● Task directions
Establish how many lines in the material include the string "lugar" and report it as a lone number.

= Beginning of Section =

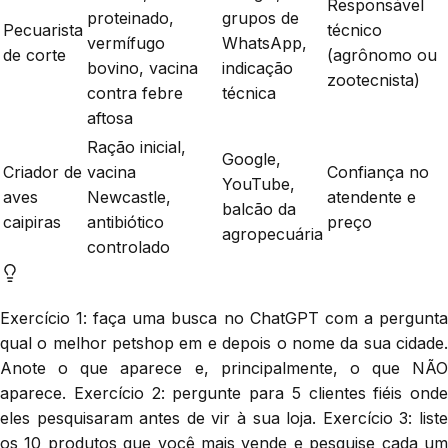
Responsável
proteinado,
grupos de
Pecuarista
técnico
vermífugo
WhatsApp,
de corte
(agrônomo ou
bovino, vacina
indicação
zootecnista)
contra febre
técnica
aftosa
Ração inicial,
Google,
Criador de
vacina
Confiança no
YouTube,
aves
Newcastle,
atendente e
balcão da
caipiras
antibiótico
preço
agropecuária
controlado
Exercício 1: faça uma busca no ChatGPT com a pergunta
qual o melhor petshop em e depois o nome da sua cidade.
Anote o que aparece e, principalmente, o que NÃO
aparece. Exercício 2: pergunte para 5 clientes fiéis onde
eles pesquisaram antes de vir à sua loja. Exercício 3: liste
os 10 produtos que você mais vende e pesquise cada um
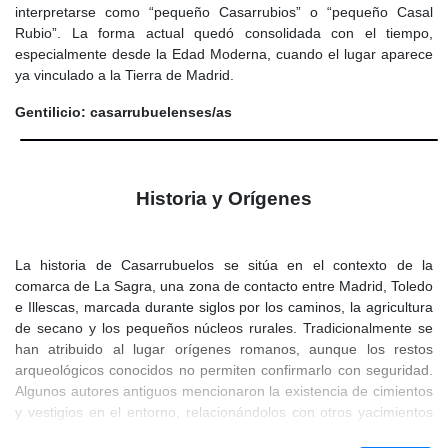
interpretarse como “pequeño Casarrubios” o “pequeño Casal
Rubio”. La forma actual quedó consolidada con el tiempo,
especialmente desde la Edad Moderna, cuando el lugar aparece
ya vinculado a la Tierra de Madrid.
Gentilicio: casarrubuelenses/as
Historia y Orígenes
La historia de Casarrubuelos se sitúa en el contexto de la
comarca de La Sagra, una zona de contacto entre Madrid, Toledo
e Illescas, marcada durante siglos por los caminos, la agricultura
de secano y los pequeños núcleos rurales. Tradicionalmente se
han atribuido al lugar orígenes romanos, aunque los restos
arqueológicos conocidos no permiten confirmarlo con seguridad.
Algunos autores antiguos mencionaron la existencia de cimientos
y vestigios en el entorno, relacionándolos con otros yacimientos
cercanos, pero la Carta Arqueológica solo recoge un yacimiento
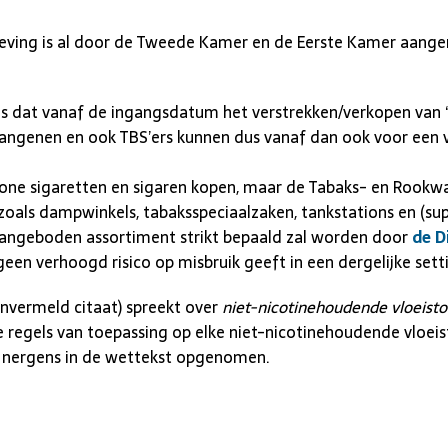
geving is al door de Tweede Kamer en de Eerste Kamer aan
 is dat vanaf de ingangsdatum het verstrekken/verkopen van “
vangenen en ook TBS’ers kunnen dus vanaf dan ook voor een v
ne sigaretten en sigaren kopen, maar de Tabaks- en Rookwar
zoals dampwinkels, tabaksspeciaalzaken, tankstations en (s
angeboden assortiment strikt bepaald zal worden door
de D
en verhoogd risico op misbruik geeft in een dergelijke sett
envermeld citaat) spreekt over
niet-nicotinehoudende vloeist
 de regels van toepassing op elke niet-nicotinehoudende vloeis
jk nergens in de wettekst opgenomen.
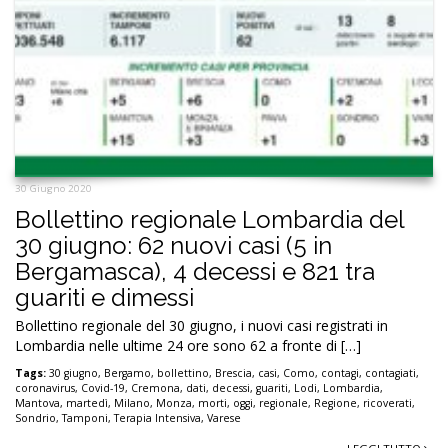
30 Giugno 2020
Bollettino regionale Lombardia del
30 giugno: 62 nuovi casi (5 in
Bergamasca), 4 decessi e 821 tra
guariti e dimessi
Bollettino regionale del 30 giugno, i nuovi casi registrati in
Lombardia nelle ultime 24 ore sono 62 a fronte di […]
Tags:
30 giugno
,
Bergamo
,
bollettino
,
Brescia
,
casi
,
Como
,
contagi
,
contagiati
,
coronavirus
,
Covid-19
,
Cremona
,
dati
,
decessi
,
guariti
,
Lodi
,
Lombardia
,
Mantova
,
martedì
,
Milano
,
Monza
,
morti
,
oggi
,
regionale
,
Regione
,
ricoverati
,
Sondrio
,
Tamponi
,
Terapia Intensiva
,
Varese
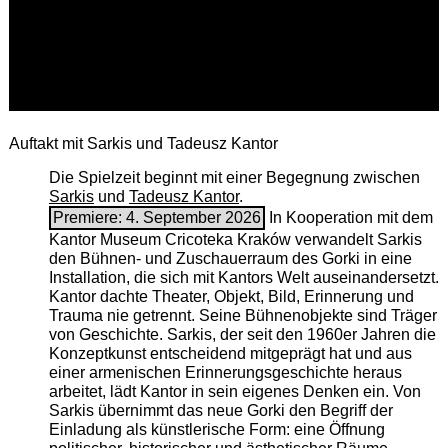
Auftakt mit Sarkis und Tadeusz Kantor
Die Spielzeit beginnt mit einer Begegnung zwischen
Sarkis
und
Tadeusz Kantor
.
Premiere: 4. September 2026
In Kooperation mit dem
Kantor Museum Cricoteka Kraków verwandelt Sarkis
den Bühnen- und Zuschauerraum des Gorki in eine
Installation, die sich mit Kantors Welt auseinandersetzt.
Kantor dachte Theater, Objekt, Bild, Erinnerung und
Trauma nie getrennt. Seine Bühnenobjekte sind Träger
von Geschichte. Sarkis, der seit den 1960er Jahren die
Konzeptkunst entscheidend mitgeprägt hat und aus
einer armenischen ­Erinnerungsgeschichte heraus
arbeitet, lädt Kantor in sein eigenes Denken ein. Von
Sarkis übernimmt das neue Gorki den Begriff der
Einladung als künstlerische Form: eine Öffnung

= End of Section =

● Result for this exercise
2